Culture is where alienation is expressed when all that a democratic society has to offer is inanity. Because the Nepal youth did not devalue politics, conventional language had become meaningless, protesters embraced textbooks, anime, slogans and encampments.
Structural problems
What connects the Bangladeshi movement to those in Nepal and Sri Lanka, is the coordinated narrative of structural exclusion, rather than an ideological convergence.
These uprisings reveal a deeper structural issue — the fiscal foundation necessary to support inclusive development is lacking in many South Asian states. Politics then becomes more about allocating limited resources than creating a productive economy where taxation is restricted and remittances, aid, or resource rents are heavily relied upon.
Politics also becomes a zero-sum game when state control itself becomes the primary route to wealth. To preserve networks of allegiance, elites seize control of the state, take what they can and recycle just enough.
Democratic openings are frequently susceptible to exploitation in such a setting. This path dependency is demonstrated by Nepal’s own history. Since the 1990s, every significant political shift promised inclusion but ultimately resulted in the resurgence of elite factions’ dominance.
Although a dynasty was overthrown in Sri Lanka’s uprising, institutional reform has proven difficult to achieve. Protests in Bangladesh mobilised tremendous energy, but they now face the harsh reality of long-standing authoritarian systems.
The trend is similar to other regions of the world where regimes were overthrown by uprisings but institutions remained intact. The 2011 revolution in Egypt serves as the clearest example of how easily hope can be dashed when the military maintains control and the state apparatus remains unchanged.
What comes out of these cases is not indifference, but rather young people’s logical conclusion that politics is off limits to them. Many people migrate or withdraw into silence until their level of exclusion becomes intolerable.
Once the threshold is crossed, they pour into the streets with symbolic gestures that better convey desperation than manifestos or policy proposals ever could.
There is no denying the energy of such movements. But the danger is also just as obvious. If their victories only create a void, it is frequently occupied by the very forces they oppose or by authoritarian organisations that assert that they are re-establishing order.
The warning is clear for South Asian governments. Ritual elections, the distribution of patronage and the performance of democracy without delivery are not sustainable for political systems.

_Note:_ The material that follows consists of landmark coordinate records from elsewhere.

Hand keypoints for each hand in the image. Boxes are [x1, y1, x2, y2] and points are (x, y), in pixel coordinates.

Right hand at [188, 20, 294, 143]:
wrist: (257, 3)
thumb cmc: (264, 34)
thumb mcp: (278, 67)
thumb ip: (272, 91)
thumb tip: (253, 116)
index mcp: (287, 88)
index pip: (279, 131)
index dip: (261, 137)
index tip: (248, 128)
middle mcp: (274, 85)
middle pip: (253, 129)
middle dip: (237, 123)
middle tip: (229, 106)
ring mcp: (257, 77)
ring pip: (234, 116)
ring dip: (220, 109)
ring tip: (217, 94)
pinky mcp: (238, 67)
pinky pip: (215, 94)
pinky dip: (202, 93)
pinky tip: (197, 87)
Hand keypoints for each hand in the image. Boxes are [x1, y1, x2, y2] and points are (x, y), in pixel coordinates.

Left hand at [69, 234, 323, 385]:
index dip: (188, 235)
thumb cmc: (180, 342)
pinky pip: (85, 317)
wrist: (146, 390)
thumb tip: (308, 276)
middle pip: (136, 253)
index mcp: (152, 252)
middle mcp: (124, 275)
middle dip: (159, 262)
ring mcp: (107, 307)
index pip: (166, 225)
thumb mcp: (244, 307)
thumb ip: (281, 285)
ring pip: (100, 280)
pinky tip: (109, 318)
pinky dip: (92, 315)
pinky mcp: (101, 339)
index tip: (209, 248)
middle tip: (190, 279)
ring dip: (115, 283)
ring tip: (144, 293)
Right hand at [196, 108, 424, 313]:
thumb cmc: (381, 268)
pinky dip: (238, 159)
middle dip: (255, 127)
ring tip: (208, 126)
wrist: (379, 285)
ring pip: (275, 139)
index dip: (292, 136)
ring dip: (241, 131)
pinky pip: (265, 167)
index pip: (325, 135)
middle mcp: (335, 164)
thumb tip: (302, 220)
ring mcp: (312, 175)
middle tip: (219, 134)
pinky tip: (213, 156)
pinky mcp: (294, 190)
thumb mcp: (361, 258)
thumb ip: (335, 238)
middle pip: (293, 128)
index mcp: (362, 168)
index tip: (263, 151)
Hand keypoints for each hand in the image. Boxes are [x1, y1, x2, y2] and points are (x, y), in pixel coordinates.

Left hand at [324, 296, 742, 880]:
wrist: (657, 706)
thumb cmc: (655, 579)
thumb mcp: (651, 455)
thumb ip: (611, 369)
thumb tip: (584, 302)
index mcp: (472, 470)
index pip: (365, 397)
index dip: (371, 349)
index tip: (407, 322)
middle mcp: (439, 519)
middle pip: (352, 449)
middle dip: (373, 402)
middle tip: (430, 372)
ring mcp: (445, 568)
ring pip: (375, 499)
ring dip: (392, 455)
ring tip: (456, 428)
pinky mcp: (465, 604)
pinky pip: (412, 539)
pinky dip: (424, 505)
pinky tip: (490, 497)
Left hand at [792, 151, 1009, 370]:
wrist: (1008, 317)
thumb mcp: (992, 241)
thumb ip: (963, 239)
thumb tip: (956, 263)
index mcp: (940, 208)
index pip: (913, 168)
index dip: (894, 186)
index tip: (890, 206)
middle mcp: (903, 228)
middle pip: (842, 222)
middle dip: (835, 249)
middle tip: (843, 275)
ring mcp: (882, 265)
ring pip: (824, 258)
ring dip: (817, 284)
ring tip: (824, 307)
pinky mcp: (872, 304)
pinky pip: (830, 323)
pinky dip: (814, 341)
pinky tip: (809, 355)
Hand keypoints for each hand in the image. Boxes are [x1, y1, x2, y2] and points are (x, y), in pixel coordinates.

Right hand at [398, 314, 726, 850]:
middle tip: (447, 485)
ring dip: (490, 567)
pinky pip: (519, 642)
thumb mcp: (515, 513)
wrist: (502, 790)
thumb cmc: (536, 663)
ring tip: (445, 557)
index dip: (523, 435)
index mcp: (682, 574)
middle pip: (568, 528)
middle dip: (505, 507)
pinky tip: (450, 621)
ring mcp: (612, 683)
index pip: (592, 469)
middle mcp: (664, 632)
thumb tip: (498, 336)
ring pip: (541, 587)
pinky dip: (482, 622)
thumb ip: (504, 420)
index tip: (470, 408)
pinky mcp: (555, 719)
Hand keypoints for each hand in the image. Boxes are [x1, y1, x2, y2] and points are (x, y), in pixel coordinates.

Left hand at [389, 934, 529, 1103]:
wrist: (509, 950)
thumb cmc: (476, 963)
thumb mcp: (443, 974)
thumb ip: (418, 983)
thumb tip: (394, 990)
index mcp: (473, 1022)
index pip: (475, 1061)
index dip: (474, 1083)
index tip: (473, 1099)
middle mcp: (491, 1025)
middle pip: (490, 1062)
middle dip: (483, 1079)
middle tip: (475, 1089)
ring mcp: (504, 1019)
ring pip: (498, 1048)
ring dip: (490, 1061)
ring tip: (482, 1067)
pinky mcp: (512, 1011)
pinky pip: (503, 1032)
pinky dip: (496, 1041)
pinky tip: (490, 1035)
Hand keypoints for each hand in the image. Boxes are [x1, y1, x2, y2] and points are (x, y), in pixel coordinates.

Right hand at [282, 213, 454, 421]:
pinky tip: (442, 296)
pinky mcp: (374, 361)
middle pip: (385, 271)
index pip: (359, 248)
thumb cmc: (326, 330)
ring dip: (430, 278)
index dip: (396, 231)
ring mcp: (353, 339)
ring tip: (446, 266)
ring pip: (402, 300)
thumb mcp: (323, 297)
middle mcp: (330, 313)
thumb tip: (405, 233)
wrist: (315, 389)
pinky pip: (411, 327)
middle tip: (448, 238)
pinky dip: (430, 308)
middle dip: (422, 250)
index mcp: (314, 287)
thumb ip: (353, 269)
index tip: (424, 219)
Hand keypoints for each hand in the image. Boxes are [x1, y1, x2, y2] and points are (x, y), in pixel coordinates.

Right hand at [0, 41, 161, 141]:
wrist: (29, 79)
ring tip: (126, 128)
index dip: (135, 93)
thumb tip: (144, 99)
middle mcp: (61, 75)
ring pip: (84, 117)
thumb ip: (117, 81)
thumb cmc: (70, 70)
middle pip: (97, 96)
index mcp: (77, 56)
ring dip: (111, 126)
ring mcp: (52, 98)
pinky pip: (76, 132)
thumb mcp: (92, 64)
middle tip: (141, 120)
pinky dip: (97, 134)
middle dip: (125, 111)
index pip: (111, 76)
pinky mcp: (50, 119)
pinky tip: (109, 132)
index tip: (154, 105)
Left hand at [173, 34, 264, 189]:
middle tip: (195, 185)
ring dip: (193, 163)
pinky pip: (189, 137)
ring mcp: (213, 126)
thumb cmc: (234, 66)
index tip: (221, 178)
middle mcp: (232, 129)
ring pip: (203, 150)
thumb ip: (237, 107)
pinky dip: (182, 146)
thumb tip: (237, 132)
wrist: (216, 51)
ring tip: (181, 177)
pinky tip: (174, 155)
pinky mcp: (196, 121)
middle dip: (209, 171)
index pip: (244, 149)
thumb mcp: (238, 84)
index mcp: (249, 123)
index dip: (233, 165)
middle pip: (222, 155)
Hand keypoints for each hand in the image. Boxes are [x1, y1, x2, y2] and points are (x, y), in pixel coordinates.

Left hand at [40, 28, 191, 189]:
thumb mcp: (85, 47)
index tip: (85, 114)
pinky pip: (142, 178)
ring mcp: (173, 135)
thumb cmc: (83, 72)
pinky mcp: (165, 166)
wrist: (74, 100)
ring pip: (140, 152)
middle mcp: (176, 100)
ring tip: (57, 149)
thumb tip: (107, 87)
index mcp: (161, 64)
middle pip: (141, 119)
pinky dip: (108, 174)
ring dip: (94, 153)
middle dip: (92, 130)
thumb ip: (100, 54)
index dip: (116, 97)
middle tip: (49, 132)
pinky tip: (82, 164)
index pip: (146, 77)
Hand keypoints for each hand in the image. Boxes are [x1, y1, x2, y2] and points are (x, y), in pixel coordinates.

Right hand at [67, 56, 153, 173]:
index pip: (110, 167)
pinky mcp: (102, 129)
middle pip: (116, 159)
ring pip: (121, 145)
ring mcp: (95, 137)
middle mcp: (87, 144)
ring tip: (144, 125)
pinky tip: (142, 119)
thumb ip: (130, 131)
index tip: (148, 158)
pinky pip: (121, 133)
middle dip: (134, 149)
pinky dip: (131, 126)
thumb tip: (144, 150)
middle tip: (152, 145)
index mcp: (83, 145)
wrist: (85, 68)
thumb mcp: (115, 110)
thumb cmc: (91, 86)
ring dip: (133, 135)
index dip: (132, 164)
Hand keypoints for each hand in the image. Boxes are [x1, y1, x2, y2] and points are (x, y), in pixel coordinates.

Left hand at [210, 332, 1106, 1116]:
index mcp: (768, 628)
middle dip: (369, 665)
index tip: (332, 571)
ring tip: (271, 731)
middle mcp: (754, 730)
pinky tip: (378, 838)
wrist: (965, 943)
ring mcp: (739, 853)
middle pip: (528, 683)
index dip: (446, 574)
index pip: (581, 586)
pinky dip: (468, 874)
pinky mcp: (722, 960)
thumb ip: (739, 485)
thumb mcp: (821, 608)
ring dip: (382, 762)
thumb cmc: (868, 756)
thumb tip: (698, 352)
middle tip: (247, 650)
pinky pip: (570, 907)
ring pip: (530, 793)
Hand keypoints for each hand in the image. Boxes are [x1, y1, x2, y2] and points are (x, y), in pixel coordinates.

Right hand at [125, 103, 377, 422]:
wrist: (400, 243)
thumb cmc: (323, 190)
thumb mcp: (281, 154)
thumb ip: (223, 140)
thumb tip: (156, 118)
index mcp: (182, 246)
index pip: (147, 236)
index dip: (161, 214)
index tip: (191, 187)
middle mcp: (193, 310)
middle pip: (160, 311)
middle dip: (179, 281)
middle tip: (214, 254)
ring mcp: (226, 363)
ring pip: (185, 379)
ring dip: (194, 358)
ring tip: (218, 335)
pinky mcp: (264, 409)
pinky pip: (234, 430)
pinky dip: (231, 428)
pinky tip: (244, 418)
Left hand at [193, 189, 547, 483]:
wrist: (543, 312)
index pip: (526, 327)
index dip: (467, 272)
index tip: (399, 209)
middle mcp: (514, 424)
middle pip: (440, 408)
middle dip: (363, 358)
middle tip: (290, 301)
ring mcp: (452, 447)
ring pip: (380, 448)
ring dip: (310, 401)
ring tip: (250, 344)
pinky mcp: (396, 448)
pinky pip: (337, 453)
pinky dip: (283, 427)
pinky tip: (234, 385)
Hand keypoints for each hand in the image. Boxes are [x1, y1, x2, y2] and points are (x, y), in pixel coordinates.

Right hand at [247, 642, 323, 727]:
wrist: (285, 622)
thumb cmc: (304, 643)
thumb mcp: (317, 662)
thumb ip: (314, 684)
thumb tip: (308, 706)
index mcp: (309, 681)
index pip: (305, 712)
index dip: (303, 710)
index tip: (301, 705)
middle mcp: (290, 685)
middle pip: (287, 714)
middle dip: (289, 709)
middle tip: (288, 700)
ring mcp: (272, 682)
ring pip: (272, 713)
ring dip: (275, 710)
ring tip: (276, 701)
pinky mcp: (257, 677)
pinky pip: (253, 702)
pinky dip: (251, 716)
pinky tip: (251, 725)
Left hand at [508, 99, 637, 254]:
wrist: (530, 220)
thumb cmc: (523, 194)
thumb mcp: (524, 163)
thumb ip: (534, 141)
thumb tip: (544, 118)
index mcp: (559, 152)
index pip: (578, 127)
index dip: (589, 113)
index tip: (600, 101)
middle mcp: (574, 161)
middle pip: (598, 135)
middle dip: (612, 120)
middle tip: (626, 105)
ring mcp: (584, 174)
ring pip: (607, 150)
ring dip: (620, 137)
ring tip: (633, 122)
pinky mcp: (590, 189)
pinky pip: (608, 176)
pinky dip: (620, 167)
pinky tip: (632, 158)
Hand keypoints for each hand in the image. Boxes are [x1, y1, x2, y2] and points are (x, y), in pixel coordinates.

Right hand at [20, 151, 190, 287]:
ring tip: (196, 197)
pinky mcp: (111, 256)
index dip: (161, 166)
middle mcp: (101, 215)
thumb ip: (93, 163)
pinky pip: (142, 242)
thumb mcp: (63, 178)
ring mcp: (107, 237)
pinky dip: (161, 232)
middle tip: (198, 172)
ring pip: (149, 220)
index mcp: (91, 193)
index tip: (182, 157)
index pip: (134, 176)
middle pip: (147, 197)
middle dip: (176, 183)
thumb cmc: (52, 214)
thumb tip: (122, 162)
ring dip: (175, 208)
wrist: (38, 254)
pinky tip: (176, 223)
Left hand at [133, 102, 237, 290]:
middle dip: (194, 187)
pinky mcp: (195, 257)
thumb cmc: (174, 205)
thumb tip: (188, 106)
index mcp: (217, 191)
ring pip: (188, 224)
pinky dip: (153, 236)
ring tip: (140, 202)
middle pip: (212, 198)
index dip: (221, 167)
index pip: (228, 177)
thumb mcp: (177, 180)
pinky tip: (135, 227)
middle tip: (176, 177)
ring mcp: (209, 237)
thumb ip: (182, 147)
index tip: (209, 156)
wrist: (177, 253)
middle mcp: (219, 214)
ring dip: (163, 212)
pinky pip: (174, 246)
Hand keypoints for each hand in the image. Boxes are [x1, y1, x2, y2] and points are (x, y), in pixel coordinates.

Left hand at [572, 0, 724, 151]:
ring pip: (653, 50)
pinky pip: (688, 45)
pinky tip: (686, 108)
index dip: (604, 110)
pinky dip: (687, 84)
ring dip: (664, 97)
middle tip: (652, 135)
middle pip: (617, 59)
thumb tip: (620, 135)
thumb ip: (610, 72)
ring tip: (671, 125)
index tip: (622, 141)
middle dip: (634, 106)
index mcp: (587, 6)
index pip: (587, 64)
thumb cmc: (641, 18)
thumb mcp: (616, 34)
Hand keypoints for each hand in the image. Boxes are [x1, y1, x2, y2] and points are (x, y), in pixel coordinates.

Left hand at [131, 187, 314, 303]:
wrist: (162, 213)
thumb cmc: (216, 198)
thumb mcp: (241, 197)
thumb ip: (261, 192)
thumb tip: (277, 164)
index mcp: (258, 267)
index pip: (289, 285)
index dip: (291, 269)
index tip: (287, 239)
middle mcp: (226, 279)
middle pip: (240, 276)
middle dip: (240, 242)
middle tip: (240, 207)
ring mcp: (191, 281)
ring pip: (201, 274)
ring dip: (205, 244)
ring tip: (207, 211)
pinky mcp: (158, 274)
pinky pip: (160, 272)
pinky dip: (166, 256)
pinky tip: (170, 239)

Youth-led movements demonstrate that the states’ ability to increase opportunities and establish institutions that serve common people is what determines legitimacy.
Without employment, education serves as a fertile ground for rebellion. Without economic agency, political freedom breeds explosive annoyance. Furthermore, trust is undermined by governance that lacks accountability, leading to the collapse of even the most basic state authority
Thus, the 2025 uprising in Nepal should be interpreted as a regional mirror as well as a national drama. It illustrates what occurs when a generation that refuses to accept exclusion as their fate collides with decades of elite capture.
Whether political leaders take the message seriously will determine whether South Asia continues on its current trajectory or veers into cycles of instability. Old regimes may be overthrown by revolutions, but only institutions can guarantee that the hopes of a new generation won’t be let down again.
Deepanshu Mohan is Professor of Economics, Jindal School of Liberal Arts and Humanities, O.P. Jindal Global University, Sonipat, Haryana.
Ankur Singh and Anania Singhal are Research Analysts with the Centre for New Economics Studies, O.P. Jindal Global University, Sonipat, Haryana.